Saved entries
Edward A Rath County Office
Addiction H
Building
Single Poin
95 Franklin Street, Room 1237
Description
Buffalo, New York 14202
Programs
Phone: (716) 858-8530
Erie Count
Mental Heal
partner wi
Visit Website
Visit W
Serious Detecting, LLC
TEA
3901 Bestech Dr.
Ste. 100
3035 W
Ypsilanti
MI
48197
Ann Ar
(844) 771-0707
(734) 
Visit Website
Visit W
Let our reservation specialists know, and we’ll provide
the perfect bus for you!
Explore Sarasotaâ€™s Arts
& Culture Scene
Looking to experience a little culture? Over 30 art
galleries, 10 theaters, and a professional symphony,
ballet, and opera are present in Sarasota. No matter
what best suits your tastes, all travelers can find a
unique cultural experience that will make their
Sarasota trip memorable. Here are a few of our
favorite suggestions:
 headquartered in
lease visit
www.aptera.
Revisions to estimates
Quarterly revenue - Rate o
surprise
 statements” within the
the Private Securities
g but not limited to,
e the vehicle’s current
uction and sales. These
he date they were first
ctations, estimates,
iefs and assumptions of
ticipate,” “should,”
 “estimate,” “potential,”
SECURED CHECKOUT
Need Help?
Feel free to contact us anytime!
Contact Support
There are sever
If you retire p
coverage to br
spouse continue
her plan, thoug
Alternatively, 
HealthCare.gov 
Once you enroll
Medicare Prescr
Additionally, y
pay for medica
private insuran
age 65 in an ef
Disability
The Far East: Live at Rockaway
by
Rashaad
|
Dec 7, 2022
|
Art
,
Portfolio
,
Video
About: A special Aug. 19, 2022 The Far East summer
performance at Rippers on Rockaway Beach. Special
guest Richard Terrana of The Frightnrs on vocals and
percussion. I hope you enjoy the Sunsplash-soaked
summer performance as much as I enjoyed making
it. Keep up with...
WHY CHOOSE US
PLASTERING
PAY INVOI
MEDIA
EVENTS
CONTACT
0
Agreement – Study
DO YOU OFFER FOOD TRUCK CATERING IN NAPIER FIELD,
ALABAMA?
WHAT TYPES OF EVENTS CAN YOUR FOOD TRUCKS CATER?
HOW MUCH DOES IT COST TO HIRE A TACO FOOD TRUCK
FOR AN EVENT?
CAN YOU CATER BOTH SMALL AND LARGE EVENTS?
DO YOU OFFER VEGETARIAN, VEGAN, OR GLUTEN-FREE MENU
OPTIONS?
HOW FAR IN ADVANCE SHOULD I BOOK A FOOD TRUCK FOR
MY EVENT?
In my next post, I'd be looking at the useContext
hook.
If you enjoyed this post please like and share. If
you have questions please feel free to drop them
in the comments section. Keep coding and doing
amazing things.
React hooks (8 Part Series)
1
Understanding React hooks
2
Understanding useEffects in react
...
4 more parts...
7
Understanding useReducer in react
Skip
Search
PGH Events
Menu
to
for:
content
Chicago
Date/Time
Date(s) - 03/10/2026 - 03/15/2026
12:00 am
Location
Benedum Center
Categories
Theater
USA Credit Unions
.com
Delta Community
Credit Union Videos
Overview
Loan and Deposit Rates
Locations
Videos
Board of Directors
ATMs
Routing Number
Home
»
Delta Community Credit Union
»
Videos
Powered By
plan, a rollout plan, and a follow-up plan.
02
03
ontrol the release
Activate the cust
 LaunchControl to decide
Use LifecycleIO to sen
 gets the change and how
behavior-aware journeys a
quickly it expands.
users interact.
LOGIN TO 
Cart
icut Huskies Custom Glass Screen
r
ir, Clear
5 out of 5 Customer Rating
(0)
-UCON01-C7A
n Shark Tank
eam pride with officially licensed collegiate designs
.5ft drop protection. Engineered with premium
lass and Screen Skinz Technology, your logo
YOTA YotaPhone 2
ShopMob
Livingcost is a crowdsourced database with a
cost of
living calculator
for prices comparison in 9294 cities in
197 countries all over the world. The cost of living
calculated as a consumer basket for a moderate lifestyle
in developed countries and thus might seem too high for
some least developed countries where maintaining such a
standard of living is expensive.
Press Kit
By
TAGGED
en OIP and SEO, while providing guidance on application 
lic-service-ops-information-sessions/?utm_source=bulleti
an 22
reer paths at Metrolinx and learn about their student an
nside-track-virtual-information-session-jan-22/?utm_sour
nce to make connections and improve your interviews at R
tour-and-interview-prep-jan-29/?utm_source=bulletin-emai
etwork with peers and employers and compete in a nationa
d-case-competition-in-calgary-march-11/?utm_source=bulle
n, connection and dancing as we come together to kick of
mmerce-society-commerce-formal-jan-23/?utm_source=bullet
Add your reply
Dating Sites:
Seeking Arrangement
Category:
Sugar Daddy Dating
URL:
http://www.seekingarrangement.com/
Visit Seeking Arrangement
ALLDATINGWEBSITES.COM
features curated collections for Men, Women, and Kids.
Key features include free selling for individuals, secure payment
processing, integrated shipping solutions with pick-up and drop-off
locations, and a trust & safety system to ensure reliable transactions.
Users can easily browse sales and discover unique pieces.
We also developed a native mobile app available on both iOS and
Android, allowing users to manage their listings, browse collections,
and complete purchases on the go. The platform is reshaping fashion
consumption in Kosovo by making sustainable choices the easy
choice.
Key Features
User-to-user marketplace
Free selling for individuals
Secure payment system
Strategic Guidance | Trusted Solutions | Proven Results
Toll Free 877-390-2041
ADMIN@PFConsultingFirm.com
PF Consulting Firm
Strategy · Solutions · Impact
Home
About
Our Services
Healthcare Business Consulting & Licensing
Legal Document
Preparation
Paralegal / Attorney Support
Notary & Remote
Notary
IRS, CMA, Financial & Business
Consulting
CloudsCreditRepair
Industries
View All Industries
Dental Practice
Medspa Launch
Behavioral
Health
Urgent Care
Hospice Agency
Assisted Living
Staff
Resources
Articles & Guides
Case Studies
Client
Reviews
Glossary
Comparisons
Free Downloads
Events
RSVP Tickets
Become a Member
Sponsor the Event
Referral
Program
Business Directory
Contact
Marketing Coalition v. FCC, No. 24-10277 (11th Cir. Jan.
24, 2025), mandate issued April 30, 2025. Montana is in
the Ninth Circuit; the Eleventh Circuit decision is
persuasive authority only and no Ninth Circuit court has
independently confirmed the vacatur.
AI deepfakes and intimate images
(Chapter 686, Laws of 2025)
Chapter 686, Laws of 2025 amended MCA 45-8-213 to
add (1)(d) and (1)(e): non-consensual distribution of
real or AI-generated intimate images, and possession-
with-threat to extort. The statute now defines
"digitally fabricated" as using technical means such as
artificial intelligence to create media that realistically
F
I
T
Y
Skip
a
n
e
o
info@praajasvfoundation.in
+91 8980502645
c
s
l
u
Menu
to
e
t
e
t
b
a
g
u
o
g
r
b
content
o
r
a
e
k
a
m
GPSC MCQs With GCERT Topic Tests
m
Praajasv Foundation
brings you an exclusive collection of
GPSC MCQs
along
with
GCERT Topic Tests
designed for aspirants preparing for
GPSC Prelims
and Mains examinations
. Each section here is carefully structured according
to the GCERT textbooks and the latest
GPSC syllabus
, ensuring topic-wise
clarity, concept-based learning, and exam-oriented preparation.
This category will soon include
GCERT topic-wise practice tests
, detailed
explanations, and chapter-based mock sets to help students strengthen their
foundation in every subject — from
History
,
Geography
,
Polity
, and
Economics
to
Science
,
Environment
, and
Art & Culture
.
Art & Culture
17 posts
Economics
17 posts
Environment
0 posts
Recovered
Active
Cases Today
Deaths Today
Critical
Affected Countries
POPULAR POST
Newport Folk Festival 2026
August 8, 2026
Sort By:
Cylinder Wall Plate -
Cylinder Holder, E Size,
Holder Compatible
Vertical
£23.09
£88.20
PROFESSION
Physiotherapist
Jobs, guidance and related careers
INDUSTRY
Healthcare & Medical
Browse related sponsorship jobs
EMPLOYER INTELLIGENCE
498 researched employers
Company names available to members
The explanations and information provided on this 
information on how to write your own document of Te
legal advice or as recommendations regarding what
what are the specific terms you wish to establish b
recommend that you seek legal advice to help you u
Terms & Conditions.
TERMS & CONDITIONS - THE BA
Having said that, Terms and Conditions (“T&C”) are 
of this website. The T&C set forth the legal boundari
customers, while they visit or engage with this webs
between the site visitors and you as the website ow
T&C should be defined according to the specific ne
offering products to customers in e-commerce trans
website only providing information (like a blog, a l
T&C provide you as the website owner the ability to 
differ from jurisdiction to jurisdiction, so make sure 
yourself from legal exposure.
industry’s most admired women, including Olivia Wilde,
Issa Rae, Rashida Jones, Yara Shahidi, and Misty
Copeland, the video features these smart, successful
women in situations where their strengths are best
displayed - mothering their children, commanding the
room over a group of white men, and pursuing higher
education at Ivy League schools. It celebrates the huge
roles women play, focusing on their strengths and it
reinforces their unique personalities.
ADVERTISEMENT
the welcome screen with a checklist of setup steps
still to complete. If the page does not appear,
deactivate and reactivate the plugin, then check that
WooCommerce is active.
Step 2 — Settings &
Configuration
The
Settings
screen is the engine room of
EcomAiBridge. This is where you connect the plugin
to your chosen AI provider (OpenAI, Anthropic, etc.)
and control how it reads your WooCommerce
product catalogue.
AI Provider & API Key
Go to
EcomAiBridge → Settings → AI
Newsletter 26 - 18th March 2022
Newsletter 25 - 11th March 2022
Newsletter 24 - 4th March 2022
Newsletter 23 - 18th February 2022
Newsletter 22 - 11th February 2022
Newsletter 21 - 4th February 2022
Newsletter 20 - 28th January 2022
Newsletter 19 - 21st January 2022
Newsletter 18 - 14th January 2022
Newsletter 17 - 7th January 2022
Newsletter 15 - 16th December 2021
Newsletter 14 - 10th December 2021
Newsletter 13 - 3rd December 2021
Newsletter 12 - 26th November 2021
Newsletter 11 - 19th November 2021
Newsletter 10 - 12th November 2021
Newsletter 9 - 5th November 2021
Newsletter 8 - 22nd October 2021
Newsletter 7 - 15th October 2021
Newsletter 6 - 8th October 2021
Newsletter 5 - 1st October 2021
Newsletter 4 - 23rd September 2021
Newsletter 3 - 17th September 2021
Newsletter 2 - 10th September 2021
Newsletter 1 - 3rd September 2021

> _Action item_
What lines above contain the word "only"? Return each such line.

> _Response_
persuasive authority only and no Ninth Circuit court has
website only providing information (like a blog, a l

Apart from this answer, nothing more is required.